» TEXTE DE L'EXERCICE:
■ ■ ■ ■ ■ ■ ■
Avez-vous été étonné par l’attitude italienne ?

D’abord, il faut rappeler que l’Italie accueille très bien les migrants. Ce n’est pas contre les migrants que les Italiens en ont, mais contre l’Europe, qui les a laissé tomber. Les Italiens ont essayé par tous les moyens d’interpeller l’Europe, sans avoir de réponse. Matteo Salvini [le ministre de l’intérieur italien et chef de la Ligue] a obtenu une chose, c’est que l’Europe s’en préoccupe. Le niveau pertinent de réponse est européen. On a vu la déclaration franco-espagnole [vendredi 23 juin, Emmanuel Macron a proposé la mise en place de centres d’accueil fermés dans les pays de l’EU]. Si cette solution doit voir le jour, on ira où on nous dira. Nous sommes exclusivement dans le sauvetage.



 

De quand date la dégradation de vos rapports avec les autorités italiennes ?

Cela a commencé à l’été 2017, au moment où un bateau de Génération identitaire [groupuscule d’extrême droite] est venu faire de l’agitation près de la Libye et où les autorités italiennes nous ont demandé de signer un code de bonne conduite. Nous l’avons signé, mais après avoir apporté trois amendements majeurs : pas d’opération de police à bord pendant les vingt-quatre premières heures ; pas d’armes à bord, sauf dans certains cas ; et le fait de permettre les transbordements. Mais je comprends que les Italiens en aient eu marre : ils ont cherché par tous les moyens à alerter les Européens, sans succès. Le règlement de Dublin [qui rend les pays de premier accueil responsables du sort des demandeurs d’asile] est totalement injuste pour les pays du Sud.

Je tiens à rappeler que nous travaillons exclusivement sous l’ordre des autorités maritimes nationales, italiennes ou maltaises. Nous n’avons jamais eu de problème avec le MRCC [centre italien de sauvetage en mer]. Mais ce dernier est aux ordres d’un gouvernement élu et il obéit, même si on sent bien qu’ils sont malheureux. Une seule fois en deux ans et demi, j’ai donné l’ordre d’intervenir car un naufrage se passait sous nos yeux. Le reste du temps, ce sont les autorités italiennes qui nous préviennent et nous intervenons à sa demande.




On vous reproche de faire appel d’air en sauvant les naufragés…

Je rappelle qu’on travaille hors des eaux territoriales libyennes. Contrairement à ce qu’on dit, nous n’avons jamais été appelés par des passeurs. Et si c’était le cas, on raccrocherait.

Les départs n’ont pas lieu parce que nous sommes là. Regardez « Mare Nostrum », l’opération de sauvetage menée par le gouvernement italien en 2014 : elle a sauvé 150 000 migrants en un an. Mais au nom de la théorie de l’appel d’air, l’Europe a fait pression pour qu’elle s’arrête. Que s’est-il passé ? Les flux ont continué à monter, le nombre de morts, lui, a explosé.
■ ■ ■ ■ ■ ■ ■
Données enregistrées
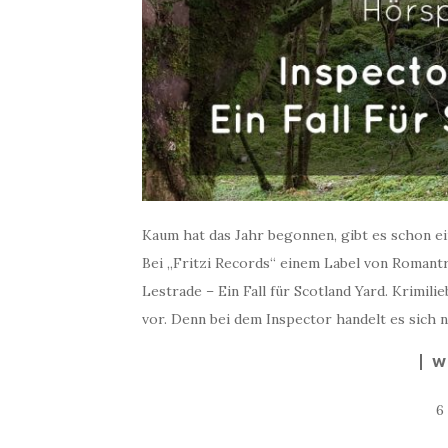
Kaum hat das Jahr begonnen, gibt es schon ei
Bei „Fritzi Records“ einem Label von Romantr
Lestrade – Ein Fall für Scotland Yard. Krimi
vor. Denn bei dem Inspector handelt es sich n
W
6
■ ■ ■ ■ ■ ■ ■
» CONSIGNES DE L'EXERCICE:
A – Dans le texte sur le sauvetage en mer, reprenez sous forme de liste le paragraphe qui commence par « Je tiens à rappeler ». Gardez ses faits principaux.
B – Recopiez, dans le texte sur le sauvetage en mer, le passage qui va de « Avez-vous été étonné » jusqu'à « dans le sauvetage. ».
Ces lignes viennent d'une autre source.

» RÉPONSES AUX CONSIGNES:
A –
- Nous travaillons uniquement sur ordre des autorités maritimes nationales, italiennes ou maltaises.
- Nous n'avons jamais eu de problème avec le MRCC, le centre italien de sauvetage en mer.
- Le MRCC obéit au gouvernement élu, même si ses membres semblent malheureux.
- En deux ans et demi, j'ai donné une seule fois l'ordre d'intervenir, à cause d'un naufrage sous nos yeux.
- Le reste du temps, les autorités italiennes nous préviennent et nous intervenons à leur demande.

B –
Avez-vous été étonné par l’attitude italienne ?

D’abord, il faut rappeler que l’Italie accueille très bien les migrants. Ce n’est pas contre les migrants que les Italiens en ont, mais contre l’Europe, qui les a laissé tomber. Les Italiens ont essayé par tous les moyens d’interpeller l’Europe, sans avoir de réponse. Matteo Salvini [le ministre de l’intérieur italien et chef de la Ligue] a obtenu une chose, c’est que l’Europe s’en préoccupe. Le niveau pertinent de réponse est européen. On a vu la déclaration franco-espagnole [vendredi 23 juin, Emmanuel Macron a proposé la mise en place de centres d’accueil fermés dans les pays de l’EU]. Si cette solution doit voir le jour, on ira où on nous dira. Nous sommes exclusivement dans le sauvetage.